作業の指示
[A] 次の(i)〜(iii)が政治と宗教についての文章の内容と合っているかを、それぞれ「はい」か「いいえ」で答え、判断の根拠となる語句を文章からそのまま引用してください。(i) 筆者は、禅宗の中でも特に道元禅師の考えが好きだと述べている。(ii) 筆者の言う宗教は、狭い意味の宗教を指す。(iii) 政治の定義はWikipediaから引かれている。
[B] 政治と宗教についての文章で「ずっと昔から」で始まる段落を、主な内容を保ったまま短く書き直してください。
[C] 政治と宗教についての文章を、最後の文の後から書き継いでください。

抽出テキスト
━━━━━━
真 夢人 日記

心理学、哲学、脳科学、宗教に関心があり、それらについて自分なりにまとめたものをこのブクロで発信していきます。

もはや政治を超えた時代が到来しているのではないか

1)日本では、いな、世界的に見ても、政治が混迷している。それはなぜなのかと考えてみた。今日は、それに対する私の答えを模索した。
2)まずは、政治の定義から。それは、「広い意味において人々が生活する上で従うルール、支配、統治を創造し、維持し、修正し、また破壊することを通じて行われる活動」(fromWikipedia)である。
3)簡単にいえば、人々の生活上の法則(制度)を作って、それを実行することであろう。しかし、政治は、主に、物質的、経済的側面に対して行われているように思える。
4)ずっと昔から、それだけでは満足できない、行動規範的な側面は、宗教が担ってきた。人間には、心があるから、精神があるから、当然の成り行きだろう。
5)例えば、お金(貨幣)をコントロールするのは政治であるが、そのお金をどう手に入れるか、どう使うかは、政治的領域(合理的行動)よりも、宗教的精神的領域であろう。
6)私が言う、宗教とは、個人的心理面も、社会的文化面も含める、幅広い精神的領域である。狭い意味の宗教ではなく、広義の宗教である。
7)私は、宗教を信じている。広義の宗教の方であるが。そのうちでも、禅宗を好ましいものと思っている。特に、道元禅師の考えが好きである。
8)どんなところが良いかといえば、自立を強く求めるからである。自分で考えよ。自分で行動せよ。と要求する。自立志向の私には受け入れやすい。
9)だけどしかし、道元は、このように言う。
「ただわが身をも心をも放ち忘れて、仏の家に投げ入れて、仏の方より行われて、これに随いもてゆく時、力をもいれず、心をも費やさずして、生死を離れ仏となる」(「正法眼蔵」生死の巻の中の有名な言葉)と。
━━━━━━
記録
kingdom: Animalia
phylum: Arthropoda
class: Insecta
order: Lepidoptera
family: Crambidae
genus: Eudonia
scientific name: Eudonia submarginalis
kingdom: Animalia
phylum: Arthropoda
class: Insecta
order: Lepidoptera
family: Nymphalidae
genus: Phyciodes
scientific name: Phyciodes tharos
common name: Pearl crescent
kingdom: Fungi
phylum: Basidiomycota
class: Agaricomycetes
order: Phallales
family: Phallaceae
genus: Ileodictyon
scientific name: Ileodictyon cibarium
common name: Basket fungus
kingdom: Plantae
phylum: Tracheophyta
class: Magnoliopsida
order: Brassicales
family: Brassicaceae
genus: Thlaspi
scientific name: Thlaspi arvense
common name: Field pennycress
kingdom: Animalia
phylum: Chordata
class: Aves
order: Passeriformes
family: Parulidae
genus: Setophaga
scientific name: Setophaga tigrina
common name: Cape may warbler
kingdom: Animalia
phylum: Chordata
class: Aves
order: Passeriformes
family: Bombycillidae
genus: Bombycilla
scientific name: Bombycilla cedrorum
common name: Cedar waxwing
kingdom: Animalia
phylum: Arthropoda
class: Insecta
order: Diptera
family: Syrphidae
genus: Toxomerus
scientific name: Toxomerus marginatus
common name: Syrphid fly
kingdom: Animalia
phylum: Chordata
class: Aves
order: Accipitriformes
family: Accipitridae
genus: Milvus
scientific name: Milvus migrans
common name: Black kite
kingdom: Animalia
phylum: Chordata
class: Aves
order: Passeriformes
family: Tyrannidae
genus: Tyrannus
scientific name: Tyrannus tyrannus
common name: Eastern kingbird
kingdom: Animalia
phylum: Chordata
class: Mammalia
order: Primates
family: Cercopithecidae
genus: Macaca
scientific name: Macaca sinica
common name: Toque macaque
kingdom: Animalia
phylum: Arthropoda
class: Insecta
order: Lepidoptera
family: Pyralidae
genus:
━━━━━━
解答一覧
[A]
(i) はい。「特に、道元禅師の考えが好きである。」
(ii) いいえ。「狭い意味の宗教ではなく、広義の宗教である。」
(iii) はい。「(fromWikipedia)」

[B] 政治だけでは満たされない行動規範の面は、昔から宗教が担ってきた。人間に心や精神がある以上、それは当然の成り行きである。

[C]
10)自立を要求する禅宗が、仏への絶対帰依(もっと言えば、自らが仏そのものになること)を完成した姿だという。この矛盾は、どう解消したらいいのだろうか。話は簡単である。
11)社会に生まれることによって、社会からさまざまなものを受け取ってきた。それは、日常生活を営む上では、とても役に立つ経験である。ここまでが政治の領域である。
12)がしかし、それらは、宗教生活、精神生活を営む上では邪魔な存在でもある。故に、宗教生活(精神生活)を重要視するには、それらから解放される必要がある。
13)それらから解放されるには、自分で考え、自分で行動するという自立を強く推し進めなければならない。つまり、社会的衣(社会から受け取ったもの)をすべて脱ぎ去って、宗教的精神的衣に着替えなければならない。そこに至るまでは、自立的努力(精進)が要求される。
14)すべての社会的衣を脱ぎ去った後には、法の衣が与えられる。では、法の衣とは何なのでしょうか。まずは老子の言葉を聞いてみよう。
15)老子は、「天網恢恢疎にして漏らさず」といっている。天とは、自然の理法、摂理である。宇宙には自然の理法(摂理)が張り巡らされていて、それに従って、宇宙は活動している。
16)孔子も、それに関しては、論語のなかでこのように言っている。
「吾、15にして学に志し、30にして立ち、40にして惑わず、50にして天命を知る。60にして耳順、70にして心の欲するところに従って矩をこえず」と。
17)ここで、天命とは、天から人間に与えられた、一生をかけてやり遂げなければならない命令のことである。人間の存在よりも大きなものからの命令である。
18)天命とは、道元の言葉では、仏に随いもてゆく事にあたるだろう。天命を知り、天網に従って、生きてゆくためにしなければならないのは、社会的衣を一旦完全に脱ぎ捨てることである。
19)しかし、それは難しい。キリストはこういう。「持っている物をすべて売り払い、貧しい人々に分けてやりなさい。そうすれば、天に富を積むことになる。それから、わたしに従いなさい」と。
20)この場合、キリスト(わたし)は、自然の理法、摂理の体現者として起ち現れている。仏教では、「真理そのものとしてのブッダの本体、色も形もない真実そのものの体」、法身という言葉を使う。
21)精神が肉体よりも重視される現代では、もはや、今の政治では、多くの人々の心の満足を満たすことができない。かと言って、既成の宗教が、政治を行うことは、余りにも危険過ぎる。
22)もはや、政治が人々の心を満たすすべを持っていないのだろう。いな、人々が、政治から、心を満たすものを求める時代ではなくなったのではないか。政治が表舞台に立つことができなくなってしまった。
20)仏教には、「拈華微笑(蓮華微笑)」という言葉がある。私は、宗教は、教義を教えることではなく、天命、天の矩、天網を受け止める能力(悟り)を開花させることであると思っている。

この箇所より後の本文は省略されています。